### PROBLEM
From the line containing "ces & Pendants" to the line containing "ot covered by" in the entries below, reproduce every line exactly, ends included. Nothing else belongs in the copy, and no pictures.

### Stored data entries
+ + + +

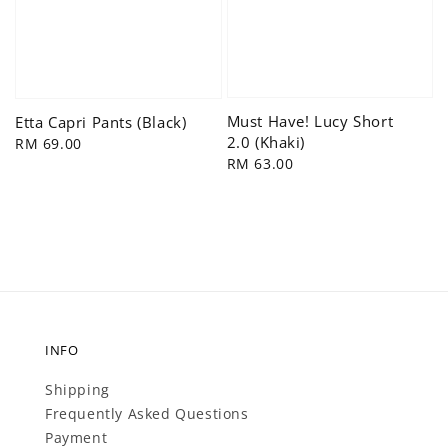
Must Have! Lucy Short
Etta Capri Pants (Black)
2.0 (Khaki)
Regular
RM 69.00
Regular
RM 63.00
price
price
INFO
Shipping
Frequently Asked Questions
Payment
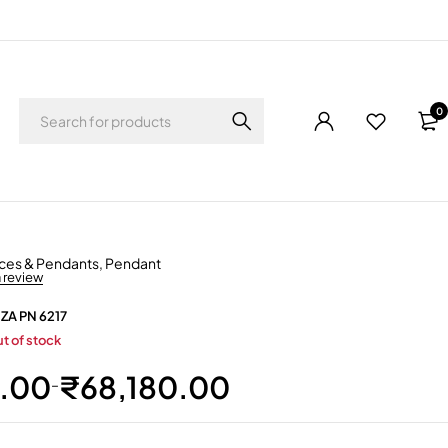
0
ces & Pendants
,
Pendant
a review
 ZA PN 6217
t of stock
1.00
₹
68,180.00
–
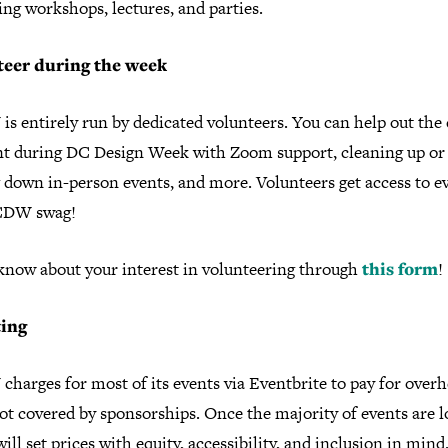
ng workshops, lectures, and parties.
teer during the week
 entirely run by dedicated volunteers. You can help out the 
nt during DC Design Week with Zoom support, cleaning up or
 down in-person events, and more. Volunteers get access to e
CDW swag!
 know about your interest in volunteering through
this form
!
ting
harges for most of its events via Eventbrite to pay for over
ot covered by sponsorships. Once the majority of events are 
will set prices with equity, accessibility, and inclusion in min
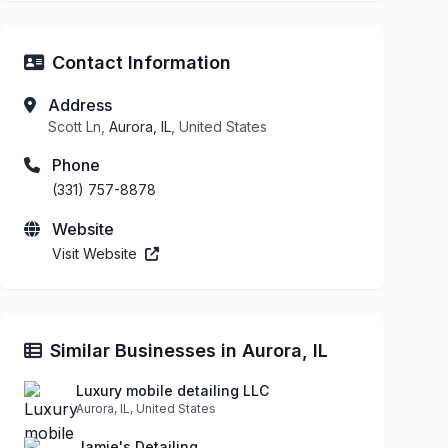
Contact Information
Address
Scott Ln,
Aurora, IL
, United States
Phone
(331) 757-8878
Website
Visit Website
Similar Businesses in Aurora, IL
Luxury mobile detailing LLC
Aurora, IL, United States
Jamie's Detailing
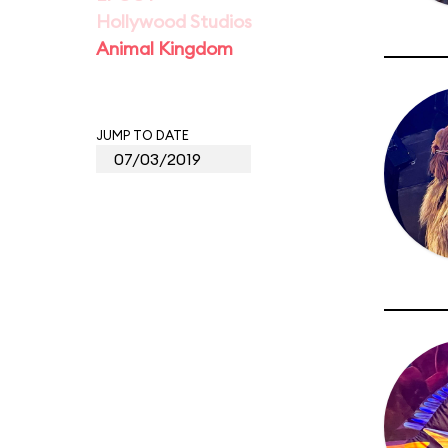
Hollywood Studios
Animal Kingdom
JUMP TO DATE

+ + + +

### WRITTEN SOLUTION
ces & Pendants
,
Pendant
a review
 ZA PN 6217
t of stock
1.00
₹
68,180.00
–
ng workshops, lectures, and parties.
teer during the week
 entirely run by dedicated volunteers. You can help out the 
nt during DC Design Week with Zoom support, cleaning up or
 down in-person events, and more. Volunteers get access to e
CDW swag!
 know about your interest in volunteering through
this form
!
ting
harges for most of its events via Eventbrite to pay for over
ot covered by sponsorships. Once the majority of events are 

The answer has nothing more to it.